* Task instructions *
1. From the review of the women gardeners anthology, repeat the passage starting with "The Virago Book" and going on through "I do enjoy.".
2. According to the review of the women gardeners anthology, what was the first of Mrs. C.W. Earle's bestselling books, and in what year did it appear?
3. Take the review of the women gardeners anthology further, continuing on from its final sentence.

* Excerpted passage *
╭──

The Virago Book of Women Gardeners is a compendium of garden writing by women from the 17th Century to the end of the 20th.  Some of the women were gardeners first and foremost (Rosemary Verey, Gertrude Jekyll, Margery Fish), others were writers who dabbled in their gardens (Sylvia Plath, Edith Wharton, Colette), and a number were people who I had never heard of before.  Together, their writings form a delightful, fun, and inspiring book.  It made me dream desperately of gardens I will never have and encouraged me to do the best for the meager garden I do enjoy.

Kellaway divides the book into thematic sections, a technique that works very well given how broad the book’s focus is.  I enjoyed all the sections (except, perhaps, for the section on “Flower Arrangers”, who do not belong among gardeners, in my opinion) but I had my favourites.  These were: “Visitors and Travellers”, “Advisers and Designers”, “Colourists”, and “Townswomen”.   And I had my favourite writers, too.  While some of the authors only had one excerpt in the book, others appeared time and again.  These were generally exactly who you would expect them to be: Ursula Buchan, Anna Pavord, Vita Sackville-West, Rosemary Verey, Elizabeth von Arnim and, of course, Gertrude Jekyll.  Jekyll’s writing feels so fresh and engaging, so modern and relaxed, that it is almost jarring to realise how long ago she was writing.  One of the other delights of this book was being introduces to one of Jekyll’s neighbours and contemporaries, Mrs. C.W. Earle.  Mrs. Earle wrote a number of bestselling books, starting in 1897 with Pot Pourri from a Surrey Garden, that were largely about gardening but appear to have wandered on to whatever topic struck their author’s fancy.  I came away from this book with a long list of other books to read – Mrs Earle’s books are at the very top.

╰──

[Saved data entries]
╭──

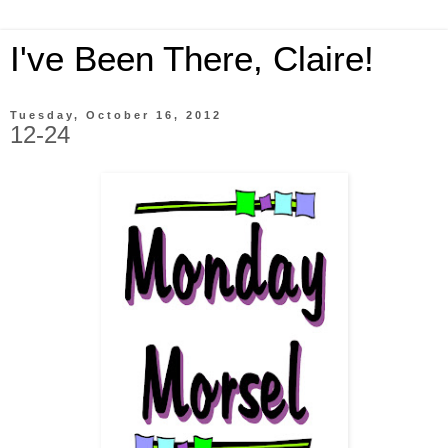
I've Been There, Claire!
Tuesday, October 16, 2012
12-24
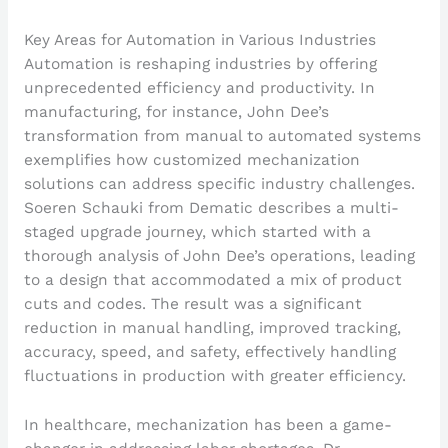
Key Areas for Automation in Various Industries
Automation is reshaping industries by offering
unprecedented efficiency and productivity. In
manufacturing, for instance, John Dee’s
transformation from manual to automated systems
exemplifies how customized mechanization
solutions can address specific industry challenges.
Soeren Schauki from Dematic describes a multi-
staged upgrade journey, which started with a
thorough analysis of John Dee’s operations, leading
to a design that accommodated a mix of product
cuts and codes. The result was a significant
reduction in manual handling, improved tracking,
accuracy, speed, and safety, effectively handling
fluctuations in production with greater efficiency.
In healthcare, mechanization has been a game-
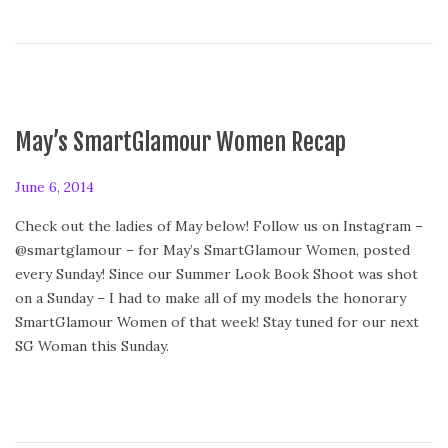
e
d
o
n
May’s SmartGlamour Women Recap
P
June 6, 2014
o
Check out the ladies of May below! Follow us on Instagram –
s
@smartglamour – for May’s SmartGlamour Women, posted
t
every Sunday! Since our Summer Look Book Shoot was shot
e
on a Sunday – I had to make all of my models the honorary
d
SmartGlamour Women of that week! Stay tuned for our next
o
SG Woman this Sunday.
n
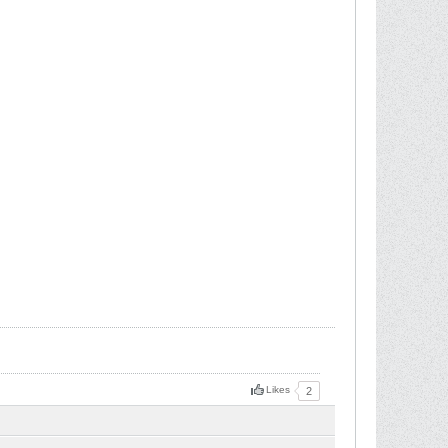
Likes
2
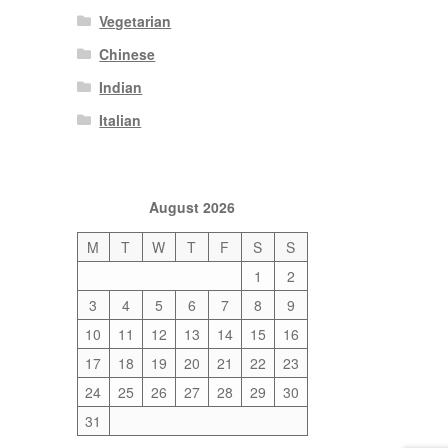
Vegetarian
Chinese
Indian
Italian
August 2026
M
T
W
T
F
S
S
1
2
3
4
5
6
7
8
9
10
11
12
13
14
15
16
17
18
19
20
21
22
23
24
25
26
27
28
29
30
31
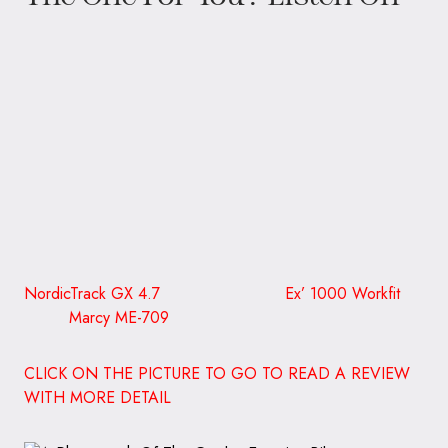
NordicTrack GX 4.7 Ex’ 1000 Workfit
Marcy ME-709
CLICK ON THE PICTURE TO GO TO READ A REVIEW
WITH MORE DETAIL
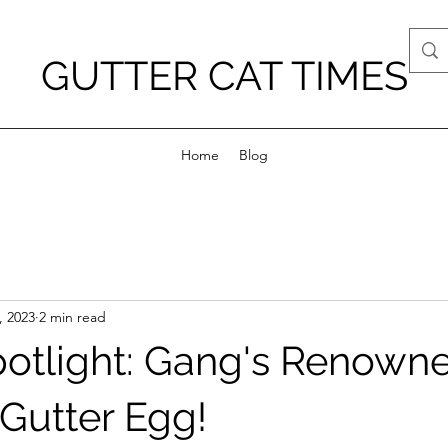
GUTTER CAT TIMES
Home
Blog
, 2023
2 min read
potlight: Gang's Renown
 Gutter Egg!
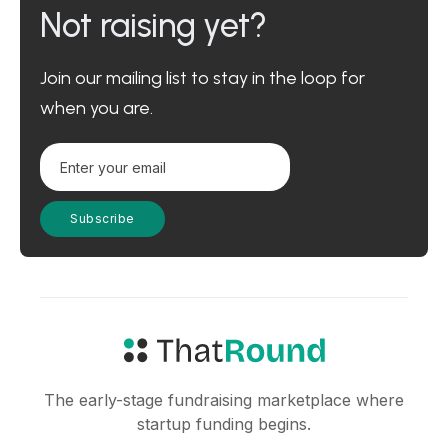
Not raising yet?
Join our mailing list to stay in the loop for
when you are.
The early-stage fundraising marketplace where
startup funding begins.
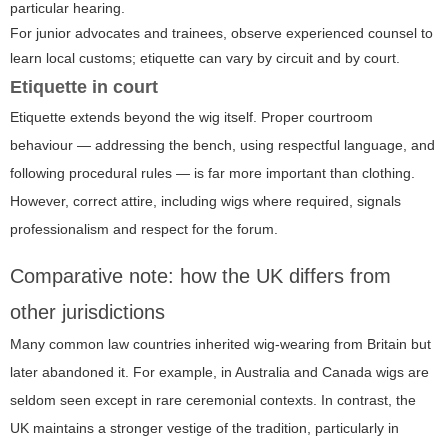
particular hearing.
For junior advocates and trainees, observe experienced counsel to
learn local customs; etiquette can vary by circuit and by court.
Etiquette in court
Etiquette extends beyond the wig itself. Proper courtroom
behaviour — addressing the bench, using respectful language, and
following procedural rules — is far more important than clothing.
However, correct attire, including wigs where required, signals
professionalism and respect for the forum.
Comparative note: how the UK differs from
other jurisdictions
Many common law countries inherited wig-wearing from Britain but
later abandoned it. For example, in Australia and Canada wigs are
seldom seen except in rare ceremonial contexts. In contrast, the
UK maintains a stronger vestige of the tradition, particularly in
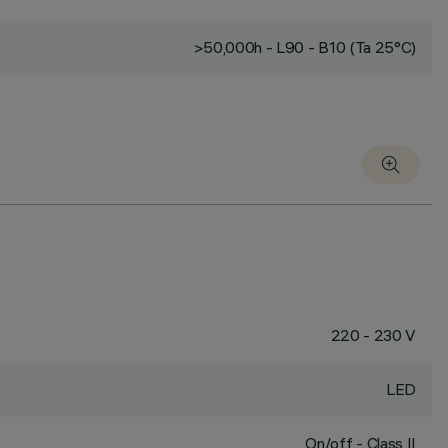
>50,000h - L90 - B10 (Ta 25°C)
220 - 230 V
LED
On/off - Class II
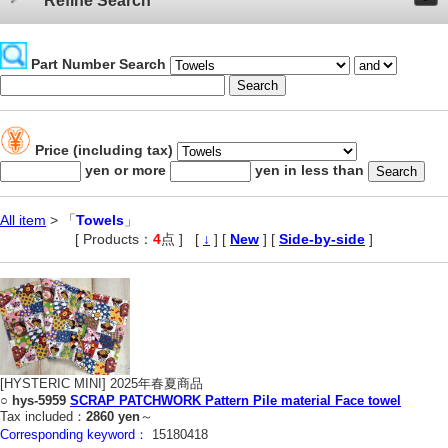
Refine Search
Part Number Search
Price (including tax)
yen or more
yen in less than
All item
> 「
Towels
」
[ Products：
4
点 ]
,
[
↓
] [
New
] [
Side-by-side
]
[HYSTERIC MINI] 2025年春夏商品
○
hys-5959
SCRAP PATCHWORK Pattern Pile material Face towel
Tax included：
2860 yen
～
Corresponding keyword：
15180418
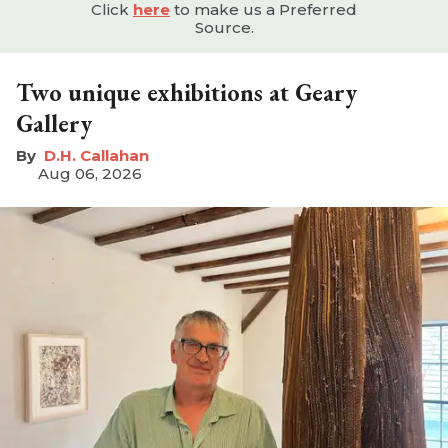
Click
here
to make us a Preferred
Source.
Two unique exhibitions at Geary
Gallery
D.H. Callahan
Aug 06, 2026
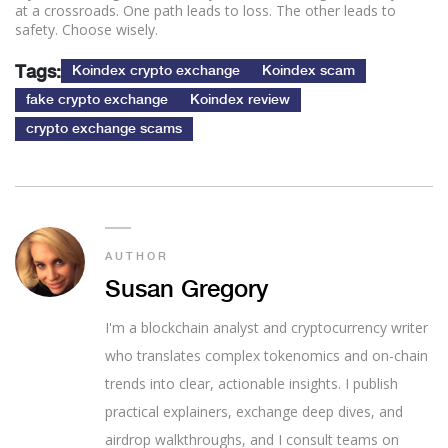
at a crossroads. One path leads to loss. The other leads to
safety. Choose wisely.
Tags:
Koindex crypto exchange
Koindex scam
fake crypto exchange
Koindex review
crypto exchange scams
AUTHOR
Susan Gregory
I'm a blockchain analyst and cryptocurrency writer
who translates complex tokenomics and on-chain
trends into clear, actionable insights. I publish
practical explainers, exchange deep dives, and
airdrop walkthroughs, and I consult teams on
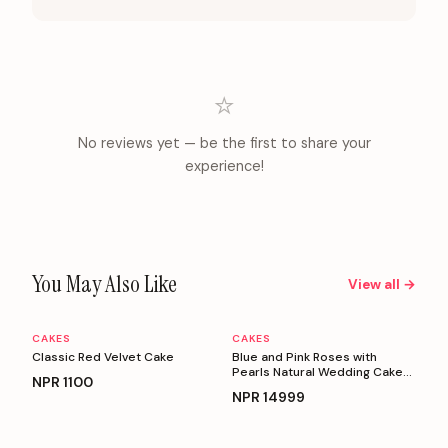
⭐
No reviews yet — be the first to share your
experience!
You May Also Like
View all →
CAKES
CAKES
Personalizable
Personalizable
Classic Red Velvet Cake
Blue and Pink Roses with
Pearls Natural Wedding Cake
NPR
1100
(5 Kg)
NPR
14999
Personalizable
Personalizable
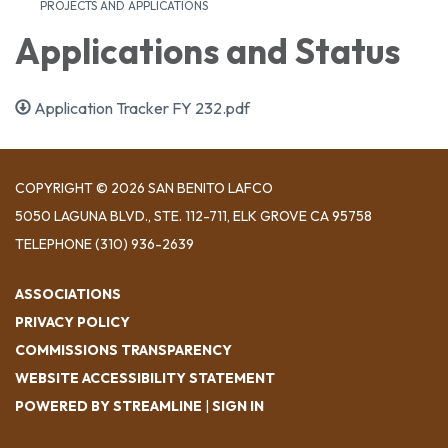
PROJECTS AND APPLICATIONS
Applications and Status
Application Tracker FY 232.pdf
COPYRIGHT © 2026 SAN BENITO LAFCO
5050 LAGUNA BLVD., STE. 112-711, ELK GROVE CA 95758
TELEPHONE
(310) 936-2639
ASSOCIATIONS
PRIVACY POLICY
COMMISSIONS TRANSPARENCY
WEBSITE ACCESSIBILITY STATEMENT
POWERED BY STREAMLINE
|
SIGN IN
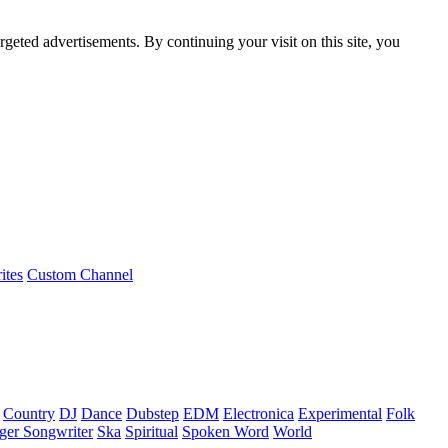
rgeted advertisements. By continuing your visit on this site, you
ites
Custom Channel
Country
DJ
Dance
Dubstep
EDM
Electronica
Experimental
Folk
ger Songwriter
Ska
Spiritual
Spoken Word
World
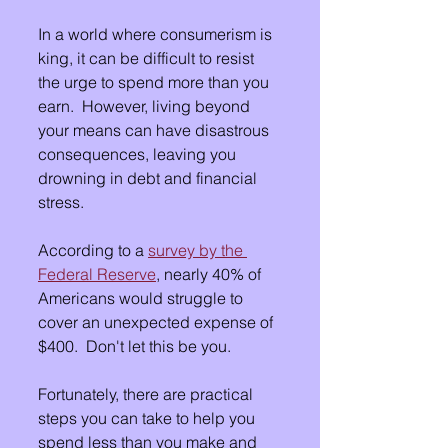
In a world where consumerism is 
king, it can be difficult to resist 
the urge to spend more than you 
earn.  However, living beyond 
your means can have disastrous 
consequences, leaving you 
drowning in debt and financial 
stress. 
According to a 
survey by the 
Federal Reserve
, nearly 40% of 
Americans would struggle to 
cover an unexpected expense of 
$400.  Don't let this be you.
Fortunately, there are practical 
steps you can take to help you 
spend less than you make and 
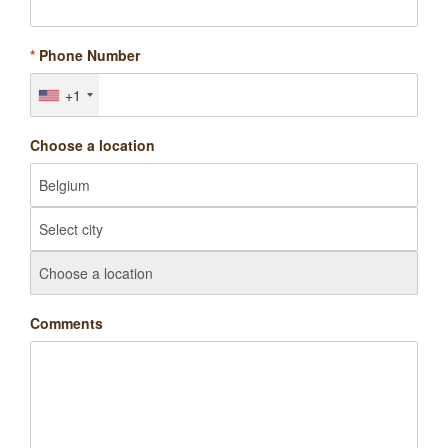
*
Phone Number
+1
Choose a location
Comments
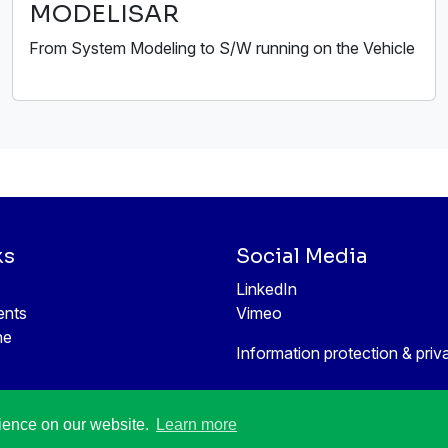
MODELISAR
From System Modeling to S/W running on the Vehicle
ks
Social Media
LinkedIn
ents
Vimeo
ne
Information protection & priv
rience on our website.
Learn more
All rights reserved © 1998-2026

╰──

* Responses to the exercise *
1.
The Virago Book of Women Gardeners is a compendium of garden writing by women from the 17th Century to the end of the 20th.  Some of the women were gardeners first and foremost (Rosemary Verey, Gertrude Jekyll, Margery Fish), others were writers who dabbled in their gardens (Sylvia Plath, Edith Wharton, Colette), and a number were people who I had never heard of before.  Together, their writings form a delightful, fun, and inspiring book.  It made me dream desperately of gardens I will never have and encouraged me to do the best for the meager garden I do enjoy.

2. Pot Pourri from a Surrey Garden, published in 1897.

3.
Utrecht, 2012

Utrecht, 2012

On first going into a garden one knows by instinct, as a hound scents the fox, if it is going to be interesting or not. 

– Mrs. C.W. Earle, 1897

Freiburg im Breisgau, 2012

Freiburg im Breisgau, 2012

Weeds have a particular fascination for us.  They are endlessly interesting, like an enemy who occupies our thoughts and schemes so much more than any friend and who (though we would never admit it) we should miss if he suddenly moved away.  I know the weeds in my garden better than most of my flowers and, without them, my victories would be insipid affairs.  Weeds provide the challenge that most gardeners require.  They may sometimes appear to us as ineradicable as Original Sin, but we would be sorry to have to admit that, like sin, we were not conscious of a strong urge to overcome them.

-Ursula Buchan, 1987

Victoria, 2011

Victoria, 2011

…the Dahlia’s first duty in life is to flaunt and to swagger and to carry gorgeous blooms well above its leaves, and on no account to hang its head.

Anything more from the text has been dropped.